We now spend much of our time studying the water temperature, which helps us identify the Gulf Stream current, and we are on ice watch.

The wild life out here is simply wonderful. The other morning, whilst sound asleep in my bunk after a full night on watch, I was brought back to reality by our skipper, Lawrie Smith, screaming: "My God, we're being attacked." As I emerged from the hatch, ready to repel boarders, I saw the back end of a huge whale as it plunged back into the sea, sending a shimmering wall of water towards us.

This immensely powerful creature had jumped clean out of the water and landed just three feet from Silk Cut, drenching everyone and everything on deck. I think the whale was dozing on the surface and the sight of the shark painted on our bow hurtling towards it at 18 knots, gave it one hell of shock.

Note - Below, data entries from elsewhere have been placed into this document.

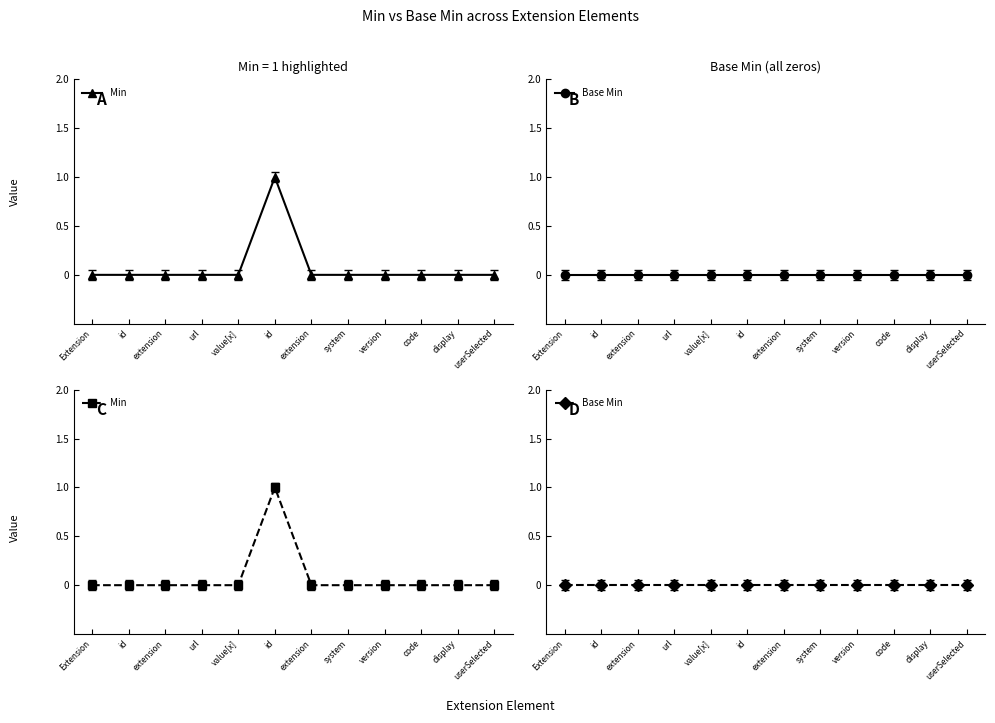

True or false: Base Min has more than 0 interior local peaks.

False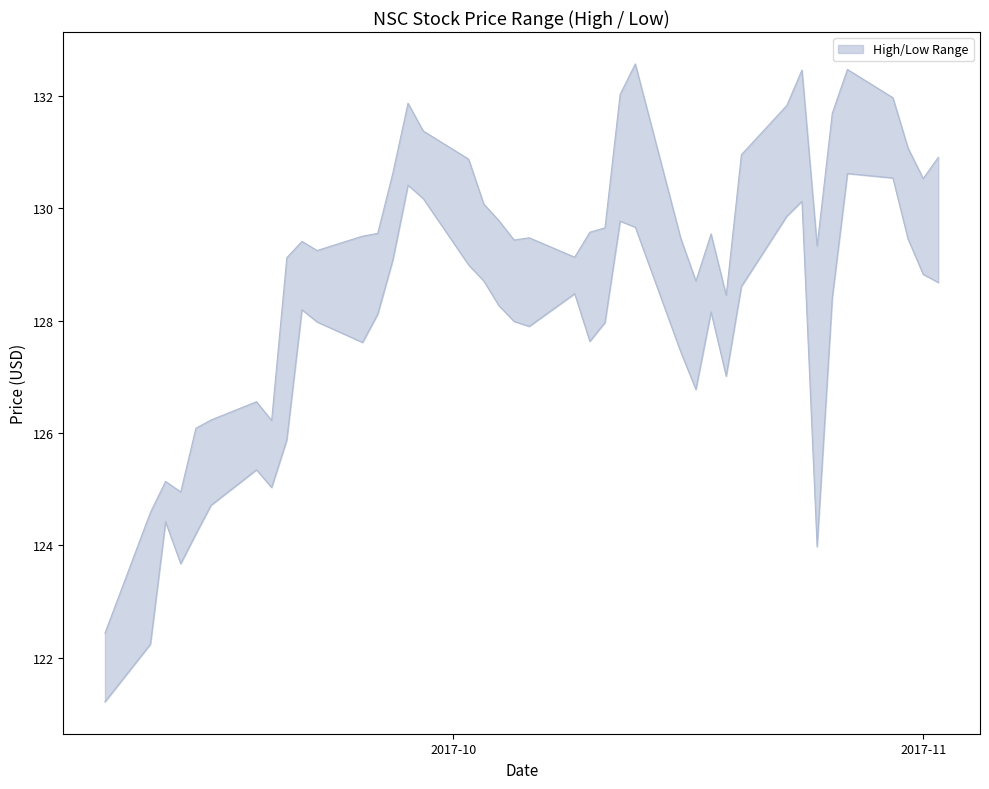

Which category has the lowest value across all series?

2017-09-08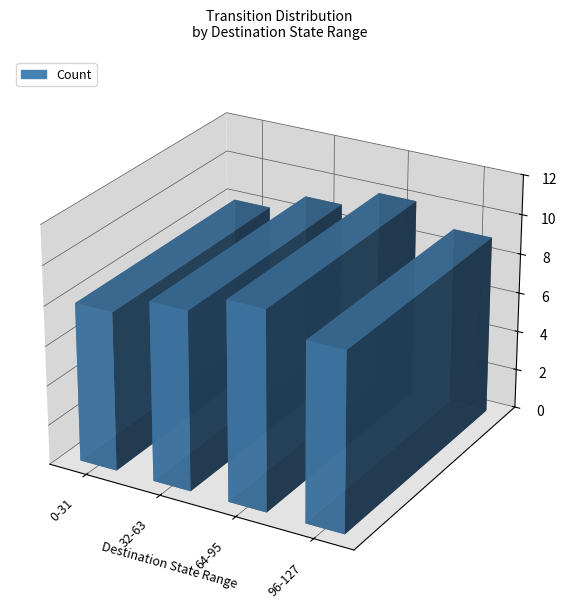

Does the chart contain any negative values?

No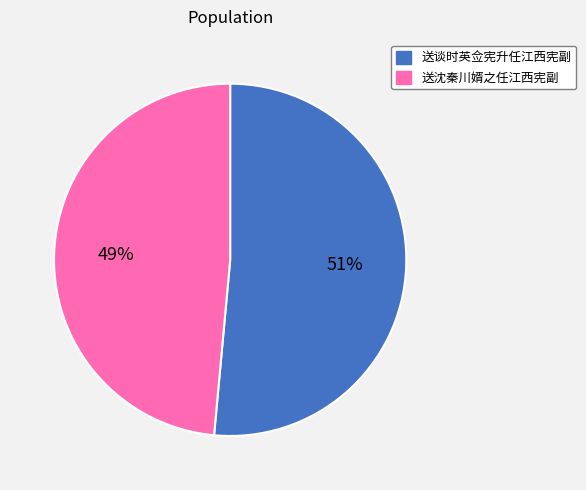

What percentage is the 送沈秦川婿之任江西宪副 slice, to the nearest percent?

49%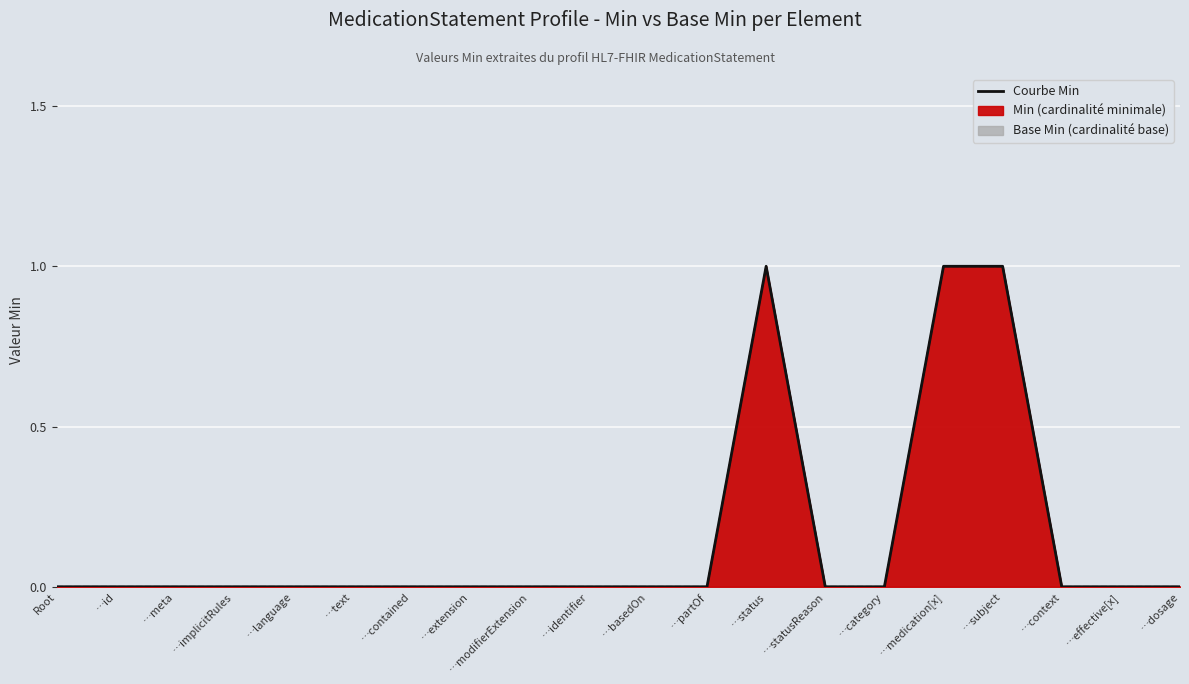

What is the label of the 6th point from the right?

…category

So here we are in the middle of the Atlantic pushing as hard as we can, hoping for a break in the weather. If the high pressure pushes north, as we hope, the guys up there could be parked for some time. That should give Chessie and us time to pull back some miles. The others are also north of the Great Circle route and so have to come down to us at some point.

Sometimes this sport just does your head in. Someone once told me that this sort of thing is all good character-building stuff, in the face of adversity and so on. Well, I was hoping at the grand old age of 36 that my character was sufficiently well built - God obviously thinks not. But we'll keep on driving as hard as we dare. Our desire is still there. It's not over yet.